=== AVAILABLE RECORDS ===
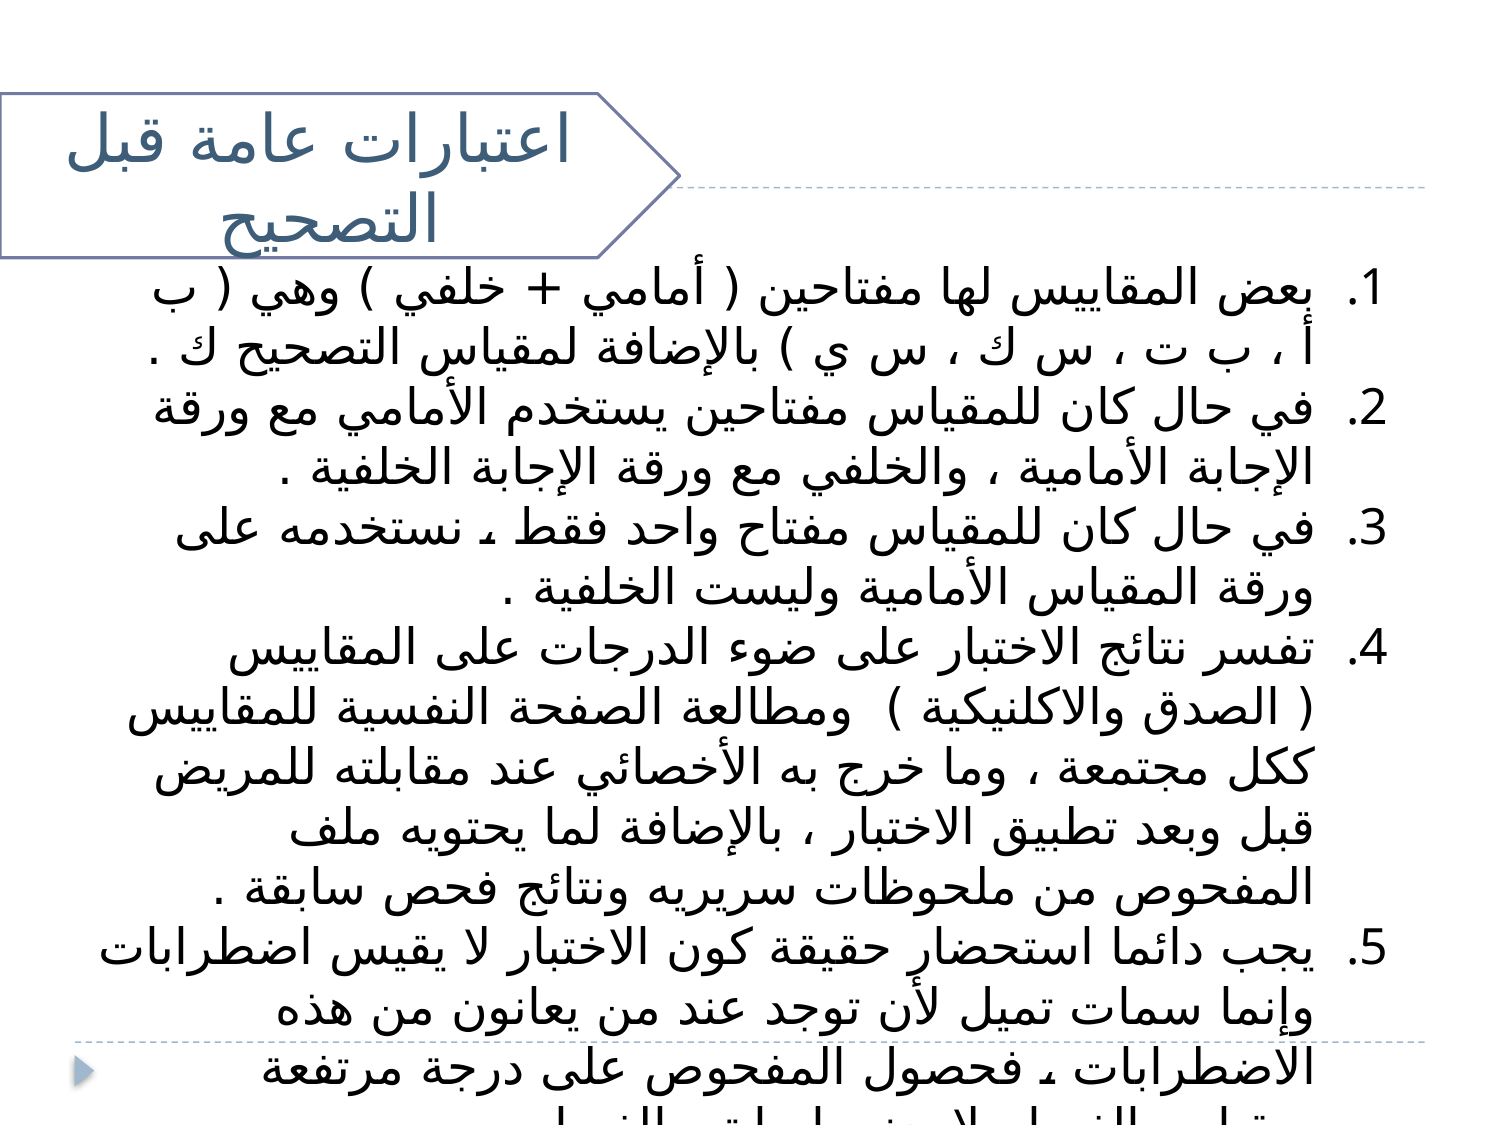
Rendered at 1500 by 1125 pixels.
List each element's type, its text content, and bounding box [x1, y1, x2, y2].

text_box اعتبارات عامة قبل التصحيح [0, 92, 681, 260]
text_box بعض المقاييس لها مفتاحين ( أمامي + خلفي ) وهي ( ب أ ، ب ت ، س ك ، س ي ) بالإضافة لمقياس التصحيح ك . في حال كان للمقياس مفتاحين يستخدم الأمامي مع ورقة الإجابة الأمامية ، والخلفي مع ورقة الإجابة الخلفية . في حال كان للمقياس مفتاح واحد فقط ، نستخدمه على ورقة المقياس الأمامية وليست الخلفية . تفسر نتائج الاختبار على ضوء الدرجات على المقاييس ( الصدق والاكلنيكية ) ومطالعة الصفحة النفسية للمقاييس ككل مجتمعة ، وما خرج به الأخصائي عند مقابلته للمريض قبل وبعد تطبيق الاختبار ، بالإضافة لما يحتويه ملف المفحوص من ملحوظات سريريه ونتائج فحص سابقة . يجب دائما استحضار حقيقة كون الاختبار لا يقيس اضطرابات وإنما سمات تميل لأن توجد عند من يعانون من هذه الاضطرابات ، فحصول المفحوص على درجة مرتفعة بمقياس الفصام لا يعني إصابته بالفصام يمكن للاختبار أن يكون أداة مفيدة في المساعدة بتصنيف ( تشخيص ) الاضطرابات النفسية ولكن يجب دائما التنبه للملحوظة السابقة . [81, 187, 1407, 1125]
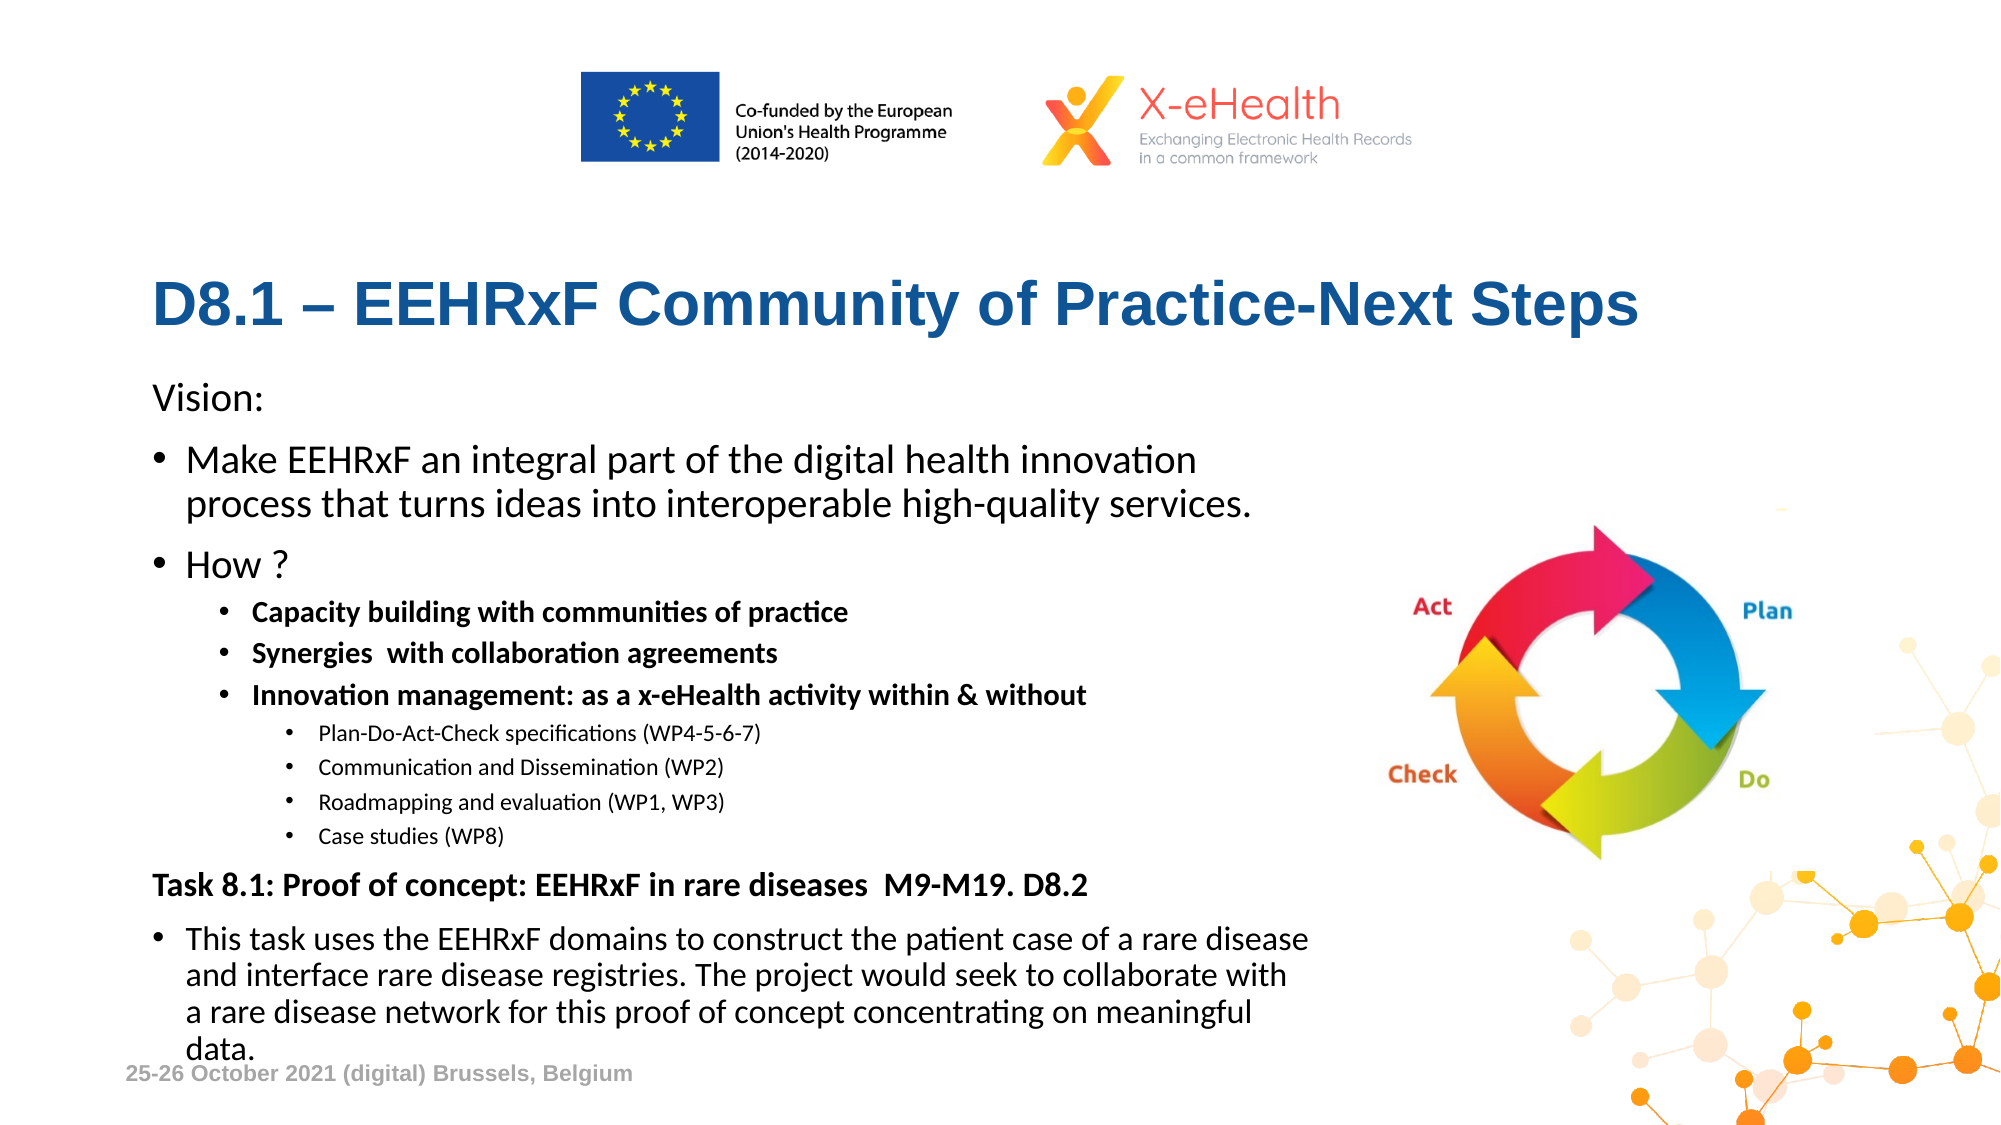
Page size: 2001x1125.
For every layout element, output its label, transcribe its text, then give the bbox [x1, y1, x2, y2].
===
## REQUIRED ACTION
Repeat the material exactly and drop each image.

## RESULT OF THIS EXERCISE
Rendered at 1500 by 1125 pixels.
List each element's type, its text content, and bounding box [x1, y1, x2, y2].

text_box اعتبارات عامة قبل التصحيح [0, 92, 681, 260]
text_box بعض المقاييس لها مفتاحين ( أمامي + خلفي ) وهي ( ب أ ، ب ت ، س ك ، س ي ) بالإضافة لمقياس التصحيح ك . في حال كان للمقياس مفتاحين يستخدم الأمامي مع ورقة الإجابة الأمامية ، والخلفي مع ورقة الإجابة الخلفية . في حال كان للمقياس مفتاح واحد فقط ، نستخدمه على ورقة المقياس الأمامية وليست الخلفية . تفسر نتائج الاختبار على ضوء الدرجات على المقاييس ( الصدق والاكلنيكية ) ومطالعة الصفحة النفسية للمقاييس ككل مجتمعة ، وما خرج به الأخصائي عند مقابلته للمريض قبل وبعد تطبيق الاختبار ، بالإضافة لما يحتويه ملف المفحوص من ملحوظات سريريه ونتائج فحص سابقة . يجب دائما استحضار حقيقة كون الاختبار لا يقيس اضطرابات وإنما سمات تميل لأن توجد عند من يعانون من هذه الاضطرابات ، فحصول المفحوص على درجة مرتفعة بمقياس الفصام لا يعني إصابته بالفصام يمكن للاختبار أن يكون أداة مفيدة في المساعدة بتصنيف ( تشخيص ) الاضطرابات النفسية ولكن يجب دائما التنبه للملحوظة السابقة . [81, 187, 1407, 1125]
Page size: 2001x1125.
For every layout element, output its label, transcribe its text, then give the bbox [x1, y1, x2, y2].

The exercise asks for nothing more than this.